He says the most expensive thing in the world was Californium-252 at $1,000 a microgram.
Since this answer is several years old, is it still accurate? Is Californium-252 more expensive nowadays or is there something even pricier than this isotope?
And Bush wants to reduce taxation? :rolleyes: I mean, how are gonna afford to build the starship Enterprise if he does that? He is so short-sighted…
But seriously…
andros: Anti-matter would be a substance if you have an anti-proton orbited by a positron; this would be an atom of anti-hydrogen. It seems to me that you only need one stable atom in order to have a substance.
onigame - $10 per milligram? That’s a little too cheap. I noticed that the page to which you provided a link is a page for a graphic design company called Californium, and I suspected that they might have been careless with their units. I went to the Oak Ridge National Laboratory page and found their advertisement for Californium. When I called the number at the bottom of the page, the nice lady at the other end told me that Californium-252 is $65 per microgram, plus shipping charges. I have no idea how much shipping charges are, and the employee of the ORNL told me they only calculate the shipping charges for an official quote, not an inquiry over the phone.
I agree that it’s too cheap. I think the company couldn’t figure out how to type a lower-case “mu” and decided that “m” was close enough. Or something like that.
Back to the column, though, I suspect that Cecil’s answer still stands. Yes, antimatter is more expensive to produce (as it was at the time the column was written, as well), but it’s not (currently) a saleable commodity.
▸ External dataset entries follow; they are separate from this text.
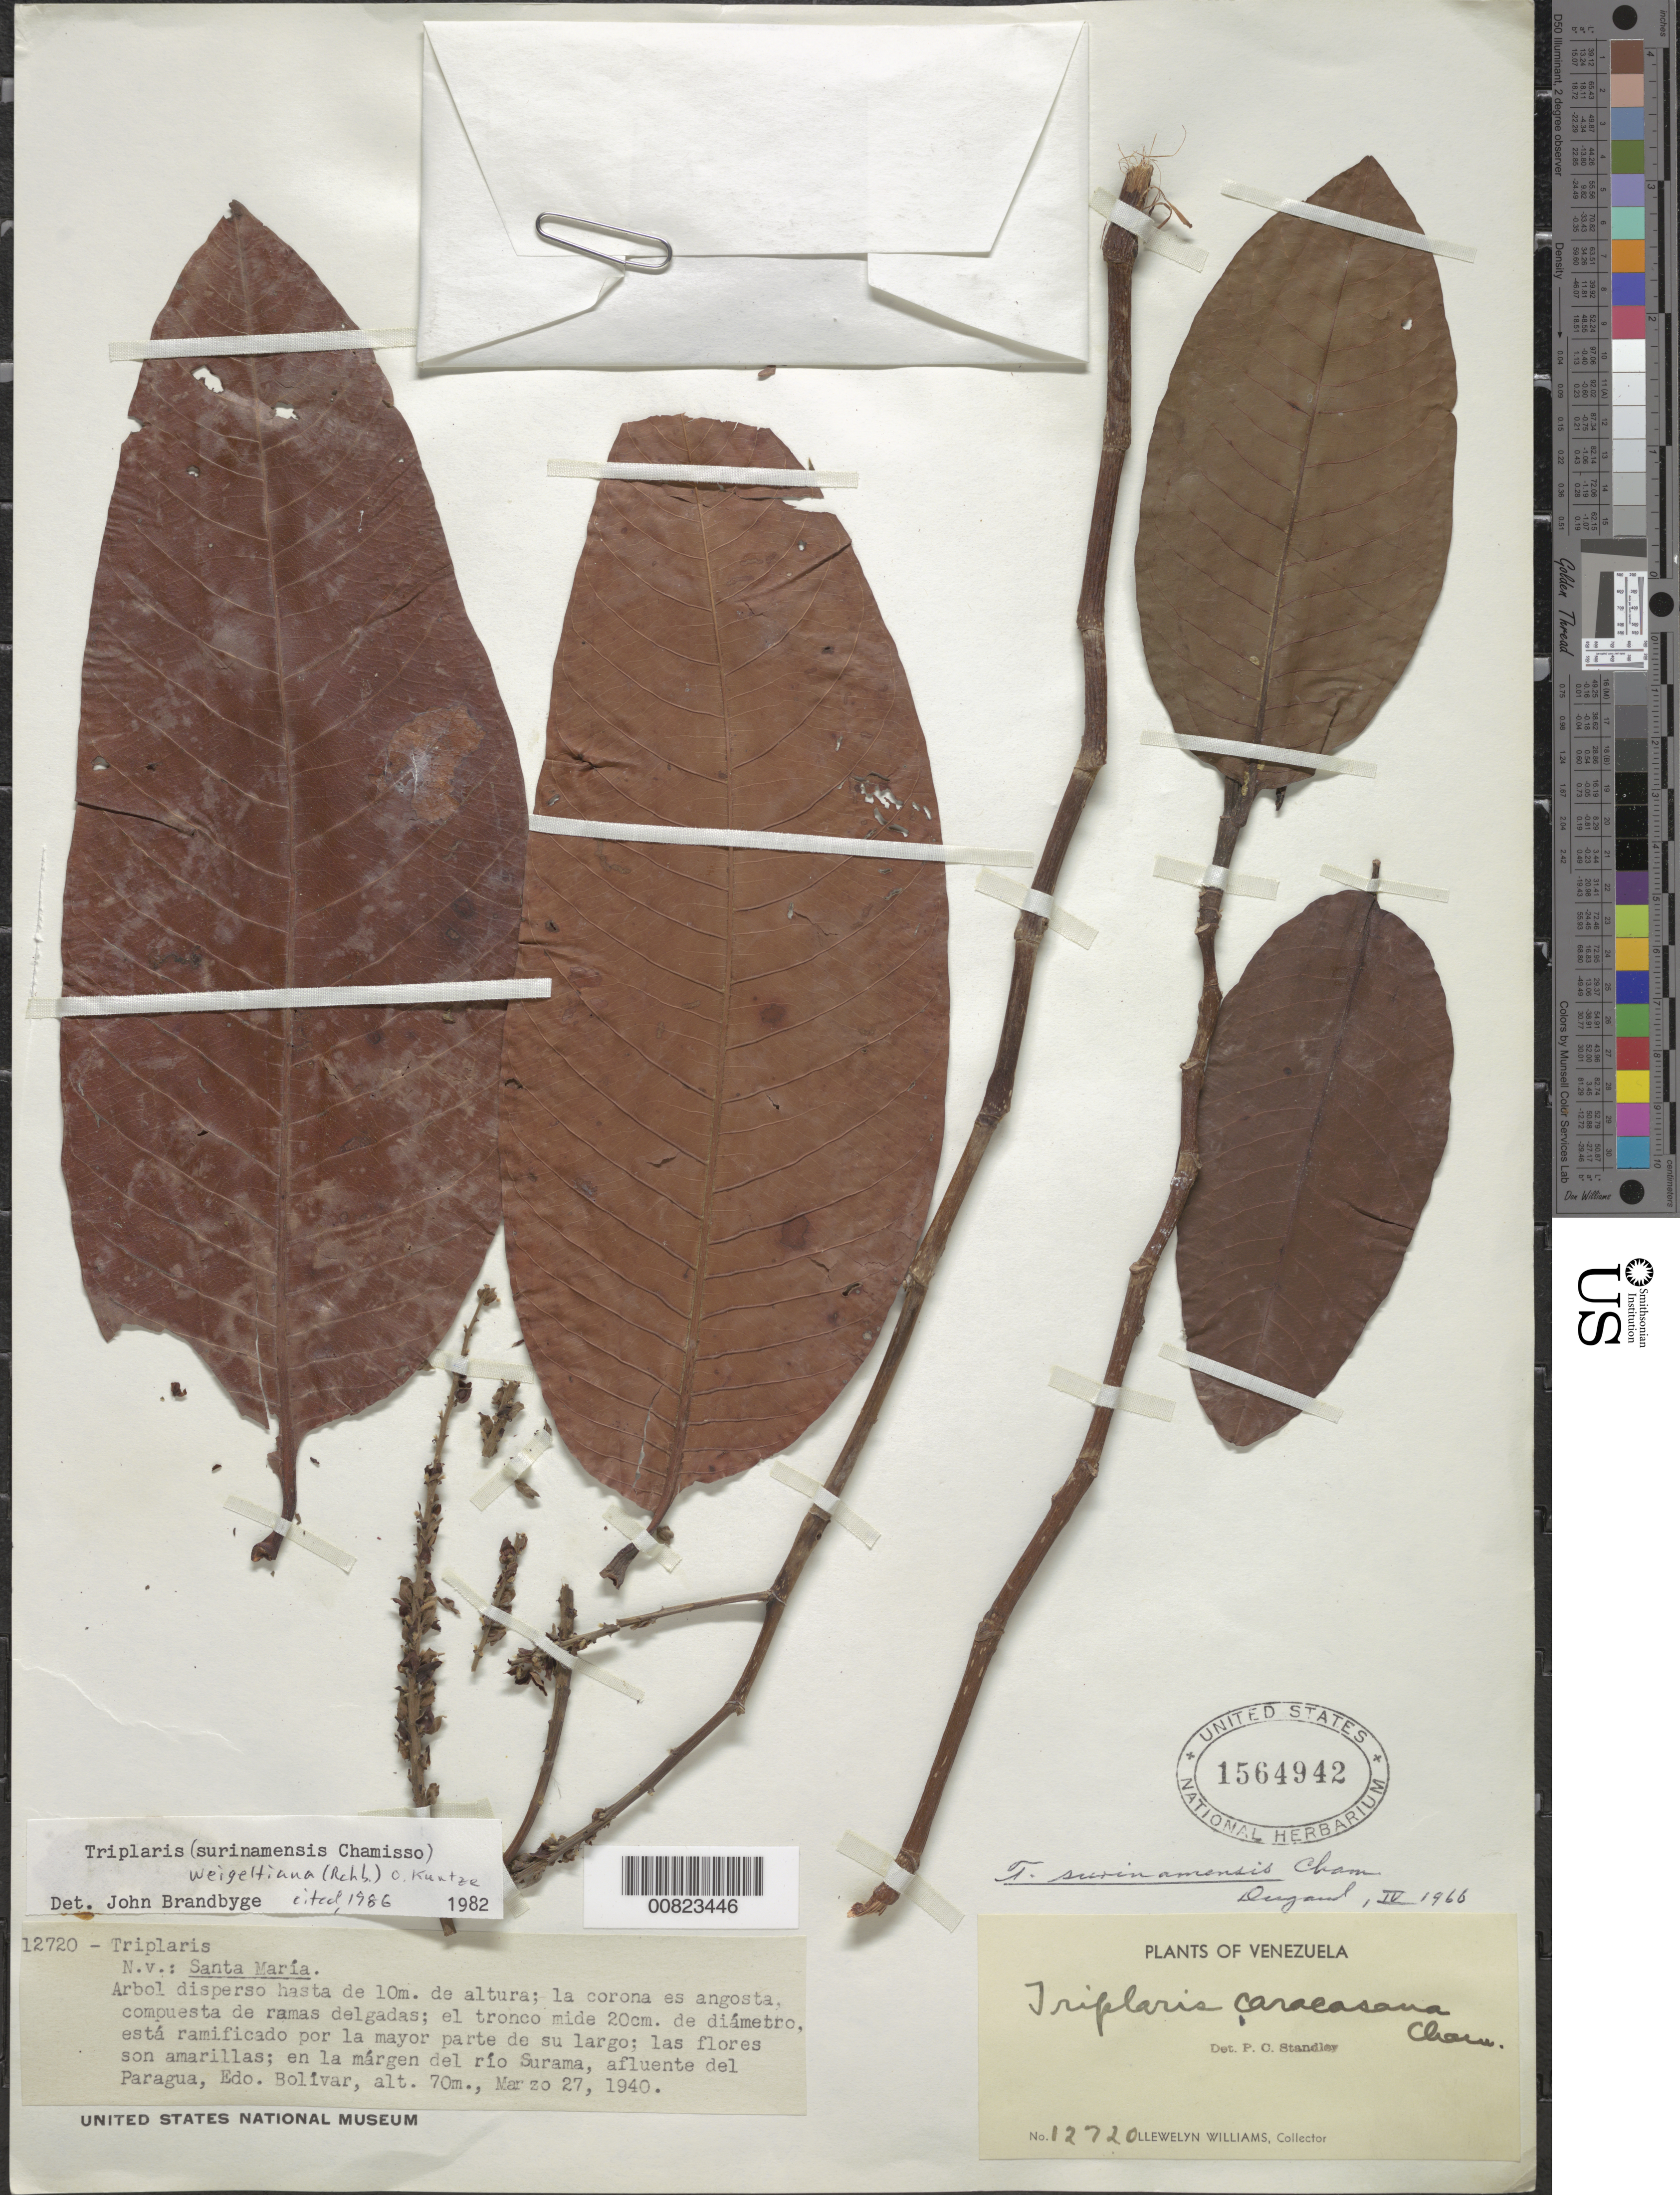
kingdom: Plantae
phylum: Tracheophyta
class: Magnoliopsida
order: Caryophyllales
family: Polygonaceae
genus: Triplaris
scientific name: Triplaris weigeltiana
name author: (Rchb.) Kuntze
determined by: Brandbyge, J.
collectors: Ll. Williams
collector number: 12720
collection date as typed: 27-Mar-40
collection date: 1940-03-27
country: Venezuela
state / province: Bolívar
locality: Río Surama, aff del Paragua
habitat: Margen del río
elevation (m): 70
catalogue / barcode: US 1564942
You’ll never see CERN calling up Brookhaven on the phone and saying “Hey, we’re running a bit low on positrons. Could you ship us a few, and we’ll drop a check in the mail?”. Various laboratries and such will, however, buy and sell small quantities of californium.
Chronos, you may very well have a good argument for saying that antimatter just doesn’t matter to the discussion here, but that doesn’t mean that Californium-252 is still the most expensive item – after all, it’s apparently depreciated quite a bit already!
Someone will have to call up one of those laboratories and ask if Cf-252 is still the most expensive one.
I looked at http://www.guinnessrecords.com and while I could not find the most expensive thing in the world, I did find that the rarest natural element on Earth is astatine. (I’ve never heard of it before.) It is estimated that if we were to strip-mine the entire Earth’s crust and filter out all the astatine, we’d get about 9 ounces of it. http://www.encyclopedia.com says there’s probably only one ounce of it.
Astatine 211 can be produced more cheaply, however, by using a cyclotron to bombard bismuth 209 with alpha particles. It’s radioactive, with a half-life of about 7.21 hours.